Choosing the right blocking method

To achieve successful blocking, it is important to choose the right method. Here are some options to consider:

  1. Wet Blocking: This method involves soaking your knitted item in water, gently pressing out the excess moisture, and then shaping it into the desired dimensions. Pinning it down on a blocking surface allows the piece to dry while holding its shape.
  2. Steam Blocking: If you prefer not to wet your project, steam blocking might be a suitable alternative. Using an iron or steamer, hover over the knitted piece without making direct contact. The heat from the steam will relax the fibers, allowing you to shape and smooth out any unevenness.
  3. Spray Blocking: A quick and easy method for those who don’t want to fully immerse their project in water. This technique involves misting the garment with water until damp and then arranging it into shape.
  4. Pin Blocking: Pinning your knitted item onto a blocking surface enables precise shaping and stretching. This method is particularly useful for items like lace shawls or intricate patterns that require defined edges and openwork stitches.

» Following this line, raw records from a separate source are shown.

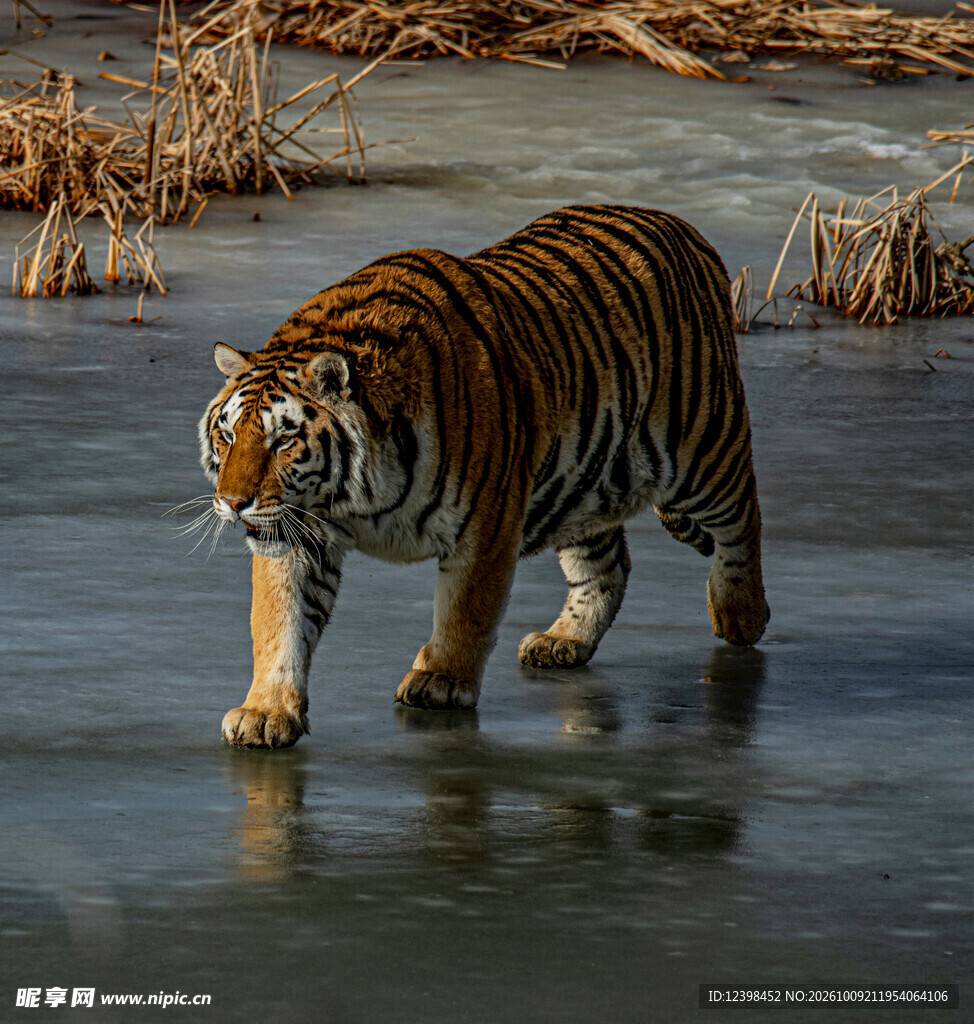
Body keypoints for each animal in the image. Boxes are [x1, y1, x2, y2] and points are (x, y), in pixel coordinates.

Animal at [199, 204, 770, 749]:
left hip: (701, 451)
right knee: (607, 565)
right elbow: (280, 623)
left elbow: (465, 610)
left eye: (282, 441)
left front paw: (441, 681)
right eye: (227, 437)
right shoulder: (297, 535)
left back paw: (742, 614)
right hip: (587, 487)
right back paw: (564, 641)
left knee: (743, 519)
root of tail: (683, 226)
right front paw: (265, 714)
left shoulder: (487, 522)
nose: (232, 502)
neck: (354, 497)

Ensuring the knitted item is fully dry before removing from the blocking surface

We must make sure that the knitted item is completely dry before we take it off the blocking surface. This step is crucial for maintaining the shape and structure of our knitting project.

Removing it too soon may cause the fabric to lose its desired form, undoing all our hard work. So, let’s exercise patience and give our knitted piece ample time to air dry before we proudly wear or gift it to others.

Before you go…

Blocking knitting twice is not only possible but can also be beneficial in certain cases. By reblocking a knitted project, you have the opportunity to further enhance its appearance and improve any remaining uneven tension or stitches.

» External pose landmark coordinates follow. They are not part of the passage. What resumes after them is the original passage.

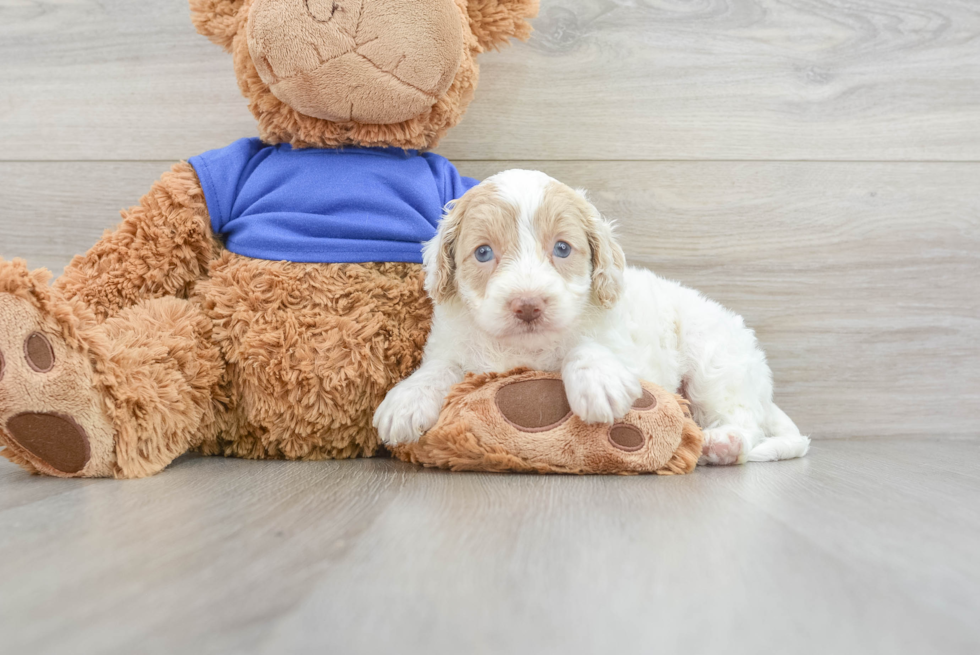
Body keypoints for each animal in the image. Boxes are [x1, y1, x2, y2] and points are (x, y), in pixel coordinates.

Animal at [372, 170, 808, 466]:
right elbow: (441, 367)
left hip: (714, 361)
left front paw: (597, 381)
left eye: (563, 248)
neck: (524, 349)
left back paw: (723, 443)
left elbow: (585, 346)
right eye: (483, 253)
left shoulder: (623, 347)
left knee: (743, 418)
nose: (528, 304)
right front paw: (406, 400)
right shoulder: (451, 343)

Whether it’s to refine the shape or smooth out lace patterns, double blocking can help transform your finished garment into something truly stunning. So don’t hesitate to give it a try and see the amazing results for yourself!

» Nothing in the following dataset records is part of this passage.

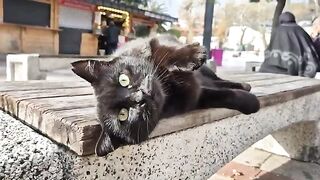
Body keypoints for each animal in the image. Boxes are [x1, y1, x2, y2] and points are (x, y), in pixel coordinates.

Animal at [70, 34, 260, 156]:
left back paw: (244, 84)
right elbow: (223, 96)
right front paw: (252, 103)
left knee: (217, 79)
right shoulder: (196, 98)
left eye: (123, 79)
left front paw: (195, 53)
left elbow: (166, 53)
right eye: (123, 115)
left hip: (207, 72)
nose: (140, 96)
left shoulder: (151, 44)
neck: (168, 88)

Can you block knitting twice?


1. Can I block knitting twice?

Yes, you can block knitting more than once to achieve desired results or if the first blocking didn’t give the desired outcome.

2. What does it mean to block knitting?

Blocking knitting is a process where finished knitted pieces are shaped and sized by wetting them and then allowing them to dry in the desired shape.

3. How do I block knitting?

To block knitting, soak the knitted piece in lukewarm water with mild detergent, gently squeeze out excess moisture without wringing, reshape it into the desired dimensions, and let it dry flat.

4. Do all types of yarn require blocking?

Not all types of yarn require blocking; natural fibers like wool usually benefit from blocking as it helps even out stitches and enhances drape, while acrylics may not need blocking as they tend to hold their shape well.

5. How long does it take for blocked knitting to dry?

The drying time for blocked knitting depends on various factors such as fiber content, humidity levels, and thickness of the fabric but generally takes around 24-48 hours.